Segment Start: MATERIAL PROVIDED

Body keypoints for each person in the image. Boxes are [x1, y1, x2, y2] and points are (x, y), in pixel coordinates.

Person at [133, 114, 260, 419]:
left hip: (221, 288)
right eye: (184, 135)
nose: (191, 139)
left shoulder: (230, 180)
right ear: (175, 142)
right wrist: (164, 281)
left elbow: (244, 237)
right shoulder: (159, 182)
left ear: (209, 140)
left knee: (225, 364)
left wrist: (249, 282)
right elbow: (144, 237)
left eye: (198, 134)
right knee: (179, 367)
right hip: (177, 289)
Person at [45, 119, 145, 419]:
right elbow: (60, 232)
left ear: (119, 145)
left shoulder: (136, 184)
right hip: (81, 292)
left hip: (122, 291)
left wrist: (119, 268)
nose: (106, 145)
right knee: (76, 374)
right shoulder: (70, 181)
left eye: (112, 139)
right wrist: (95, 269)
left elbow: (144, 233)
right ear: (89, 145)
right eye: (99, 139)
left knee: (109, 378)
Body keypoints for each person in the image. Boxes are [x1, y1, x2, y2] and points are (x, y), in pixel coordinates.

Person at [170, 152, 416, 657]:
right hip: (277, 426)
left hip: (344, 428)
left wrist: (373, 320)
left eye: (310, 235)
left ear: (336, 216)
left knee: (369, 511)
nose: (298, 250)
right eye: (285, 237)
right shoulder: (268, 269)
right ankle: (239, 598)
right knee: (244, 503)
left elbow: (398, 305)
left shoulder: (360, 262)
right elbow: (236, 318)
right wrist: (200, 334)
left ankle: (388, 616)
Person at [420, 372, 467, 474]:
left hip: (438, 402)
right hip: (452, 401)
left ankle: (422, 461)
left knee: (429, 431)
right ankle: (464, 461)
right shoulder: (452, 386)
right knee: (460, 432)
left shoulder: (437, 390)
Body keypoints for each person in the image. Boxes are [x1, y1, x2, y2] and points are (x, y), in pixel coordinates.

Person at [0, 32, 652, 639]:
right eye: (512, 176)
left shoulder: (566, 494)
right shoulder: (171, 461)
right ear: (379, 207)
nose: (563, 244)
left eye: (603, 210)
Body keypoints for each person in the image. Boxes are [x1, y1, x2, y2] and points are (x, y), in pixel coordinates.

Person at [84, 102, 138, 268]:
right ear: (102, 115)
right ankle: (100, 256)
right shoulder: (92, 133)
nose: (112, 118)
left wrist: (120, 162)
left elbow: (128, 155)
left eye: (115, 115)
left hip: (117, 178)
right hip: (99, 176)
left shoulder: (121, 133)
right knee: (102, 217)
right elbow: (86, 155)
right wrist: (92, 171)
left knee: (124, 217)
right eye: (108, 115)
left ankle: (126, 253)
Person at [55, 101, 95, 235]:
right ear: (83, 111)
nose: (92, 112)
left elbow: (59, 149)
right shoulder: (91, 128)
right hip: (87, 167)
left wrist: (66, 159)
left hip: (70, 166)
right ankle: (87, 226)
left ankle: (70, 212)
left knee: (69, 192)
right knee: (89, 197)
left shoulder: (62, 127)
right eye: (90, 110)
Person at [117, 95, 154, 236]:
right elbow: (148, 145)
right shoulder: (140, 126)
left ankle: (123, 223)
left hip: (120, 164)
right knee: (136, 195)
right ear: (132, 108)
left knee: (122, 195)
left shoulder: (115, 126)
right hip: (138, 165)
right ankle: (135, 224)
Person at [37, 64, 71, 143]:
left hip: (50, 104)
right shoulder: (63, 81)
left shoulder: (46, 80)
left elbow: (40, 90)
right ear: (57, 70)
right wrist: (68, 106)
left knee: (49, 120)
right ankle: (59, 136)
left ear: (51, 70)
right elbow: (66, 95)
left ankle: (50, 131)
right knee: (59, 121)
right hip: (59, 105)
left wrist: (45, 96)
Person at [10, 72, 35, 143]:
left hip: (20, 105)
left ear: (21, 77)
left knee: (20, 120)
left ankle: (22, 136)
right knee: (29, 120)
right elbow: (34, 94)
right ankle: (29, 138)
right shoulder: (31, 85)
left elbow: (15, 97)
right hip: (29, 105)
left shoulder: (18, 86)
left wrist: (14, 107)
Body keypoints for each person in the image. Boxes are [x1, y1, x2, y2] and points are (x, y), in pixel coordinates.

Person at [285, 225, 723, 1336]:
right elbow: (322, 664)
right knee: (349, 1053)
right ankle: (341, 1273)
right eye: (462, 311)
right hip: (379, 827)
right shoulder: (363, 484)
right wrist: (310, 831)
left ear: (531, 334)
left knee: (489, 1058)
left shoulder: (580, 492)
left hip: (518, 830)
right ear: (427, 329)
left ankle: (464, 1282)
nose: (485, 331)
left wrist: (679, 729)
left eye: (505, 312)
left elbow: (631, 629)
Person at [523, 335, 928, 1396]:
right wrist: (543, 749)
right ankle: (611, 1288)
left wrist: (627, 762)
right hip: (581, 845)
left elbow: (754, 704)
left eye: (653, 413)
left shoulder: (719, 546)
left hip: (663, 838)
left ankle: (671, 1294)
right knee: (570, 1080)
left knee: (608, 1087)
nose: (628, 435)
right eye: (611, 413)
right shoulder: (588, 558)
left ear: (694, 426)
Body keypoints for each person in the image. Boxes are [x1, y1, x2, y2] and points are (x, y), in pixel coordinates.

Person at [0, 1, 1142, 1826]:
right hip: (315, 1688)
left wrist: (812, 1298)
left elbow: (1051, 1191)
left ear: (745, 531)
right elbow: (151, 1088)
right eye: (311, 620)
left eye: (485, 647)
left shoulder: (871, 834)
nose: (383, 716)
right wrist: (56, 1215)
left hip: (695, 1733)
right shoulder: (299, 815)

Segment End: MATERIAL PROVIDED

__TASK__. Exactly as they appear, print the lines from the one holding "right ear: (427, 329)" through the final line of the entries, and no others.

__ANSWER TO THIS EXERCISE__.
right ear: (427, 329)
left ankle: (464, 1282)
nose: (485, 331)
left wrist: (679, 729)
left eye: (505, 312)
left elbow: (631, 629)
Person at [523, 335, 928, 1396]:
right wrist: (543, 749)
right ankle: (611, 1288)
left wrist: (627, 762)
right hip: (581, 845)
left elbow: (754, 704)
left eye: (653, 413)
left shoulder: (719, 546)
left hip: (663, 838)
left ankle: (671, 1294)
right knee: (570, 1080)
left knee: (608, 1087)
nose: (628, 435)
right eye: (611, 413)
right shoulder: (588, 558)
left ear: (694, 426)
Body keypoints for each person in the image. Boxes are [x1, y1, x2, y2] and points are (x, y), in pixel coordinates.

Person at [0, 1, 1142, 1826]:
right hip: (315, 1688)
left wrist: (812, 1298)
left elbow: (1051, 1191)
left ear: (745, 531)
right elbow: (151, 1088)
right eye: (311, 620)
left eye: (485, 647)
left shoulder: (871, 834)
nose: (383, 716)
right wrist: (56, 1215)
left hip: (695, 1733)
right shoulder: (299, 815)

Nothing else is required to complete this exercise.